### TEXTE EXTRAIT
┄┄┄┄┄┄┄┄┄┄┄┄┄┄┄┄┄┄┄┄
Roman Frayssinet, la vie d’après les excès


L’humoriste Roman Frayssinet, à Paris, en décembre 2022.

Il a beau n’avoir que 28 ans, Roman Frayssinet a pris de la bouteille et se connaît mieux que jamais. Terminé, l’arrivée sur scène, un verre de bière à la main, le regard voilé de celui qui a trop fumé. Pour son nouveau stand-up, l’humoriste affiche une étonnante sérénité sans rien perdre de sa force comique. Avec Ô dedans, une heure hilarante d’introspection et d’élucubrations, le jeune artiste français, formé à l’Ecole nationale de l’humour de Montréal, nous embarque dans sa vie d’après.

« J’ai compris qui j’étais : tout ou rien. J’ai choisi rien, après avoir tout essayé », résume-t-il. Lui, le consommateur extrême, l’excessif en tout (sexe, alcool, drogues), est devenu un admirateur de la modération, de ceux qui disent « tiens, c’est vendredi soir, je vais me faire un petit verre de vin blanc » et s’y tiennent. L’humoriste envoie valser les addictions et, avec elles, le culte de l’apparence et l’ego mal placé. Comme s’il voulait freiner la griserie d’une notoriété rapidement acquise dans le milieu du stand-up et ne pas se brûler les ailes à trop approcher un monde illusoire de paillettes et d’excès.

Du Québec à Paris, tout est allé très vite pour Roman Frayssinet. Son humour surréaliste, ses interrogations existentielles ont conquis un public lassé des vannes lourdes et ressassées sur les communautés, les « meufs » ou les réseaux sociaux. Son précédent spectacle, Alors (2018), a fait salle comble, et les vidéos de ses chroniques dans l’émission de Mouloud Achour, « Clique », sur Canal+, ont engrangé des millions de vues.
┄┄┄┄┄┄┄┄┄┄┄┄┄┄┄┄┄┄┄┄
### DONNÉES FOURNIES
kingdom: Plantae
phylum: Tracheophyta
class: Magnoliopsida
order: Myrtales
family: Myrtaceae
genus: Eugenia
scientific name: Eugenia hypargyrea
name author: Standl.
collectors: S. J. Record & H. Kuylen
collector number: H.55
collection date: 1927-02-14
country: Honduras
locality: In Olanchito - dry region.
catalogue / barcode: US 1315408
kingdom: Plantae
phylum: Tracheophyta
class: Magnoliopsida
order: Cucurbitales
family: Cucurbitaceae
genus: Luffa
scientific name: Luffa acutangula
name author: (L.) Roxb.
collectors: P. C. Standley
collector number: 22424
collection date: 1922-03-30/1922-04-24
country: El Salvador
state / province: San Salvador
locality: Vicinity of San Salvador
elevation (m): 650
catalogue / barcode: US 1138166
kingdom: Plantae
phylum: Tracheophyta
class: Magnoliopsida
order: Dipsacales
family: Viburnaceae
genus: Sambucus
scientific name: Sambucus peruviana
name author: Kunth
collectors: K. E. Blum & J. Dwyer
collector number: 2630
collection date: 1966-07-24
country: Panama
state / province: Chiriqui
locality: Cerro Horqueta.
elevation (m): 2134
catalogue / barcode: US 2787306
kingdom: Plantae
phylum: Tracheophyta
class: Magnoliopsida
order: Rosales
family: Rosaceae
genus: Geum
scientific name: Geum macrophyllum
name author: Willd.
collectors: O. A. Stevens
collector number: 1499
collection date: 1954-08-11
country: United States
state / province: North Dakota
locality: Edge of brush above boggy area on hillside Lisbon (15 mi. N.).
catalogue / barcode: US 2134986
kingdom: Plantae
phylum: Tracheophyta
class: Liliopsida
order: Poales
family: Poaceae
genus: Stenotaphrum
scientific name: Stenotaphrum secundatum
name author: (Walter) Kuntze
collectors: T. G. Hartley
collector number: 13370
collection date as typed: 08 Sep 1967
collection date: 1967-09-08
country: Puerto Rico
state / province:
┄┄┄┄┄┄┄┄┄┄┄┄┄┄┄┄┄┄┄┄
### CONSIGNE
Reprends l'article sur Roman Frayssinet en commençant aux mots « Roman Frayssinet, la » et en t'arrêtant après « sa vie d’après. ». Remplace au passage « bière » par « limonade ». Les lignes ci-dessus sont un matériau à part, sans rapport avec l'article.

### RÉPONSE
Roman Frayssinet, la vie d’après les excès


L’humoriste Roman Frayssinet, à Paris, en décembre 2022.

Il a beau n’avoir que 28 ans, Roman Frayssinet a pris de la bouteille et se connaît mieux que jamais. Terminé, l’arrivée sur scène, un verre de limonade à la main, le regard voilé de celui qui a trop fumé. Pour son nouveau stand-up, l’humoriste affiche une étonnante sérénité sans rien perdre de sa force comique. Avec Ô dedans, une heure hilarante d’introspection et d’élucubrations, le jeune artiste français, formé à l’Ecole nationale de l’humour de Montréal, nous embarque dans sa vie d’après.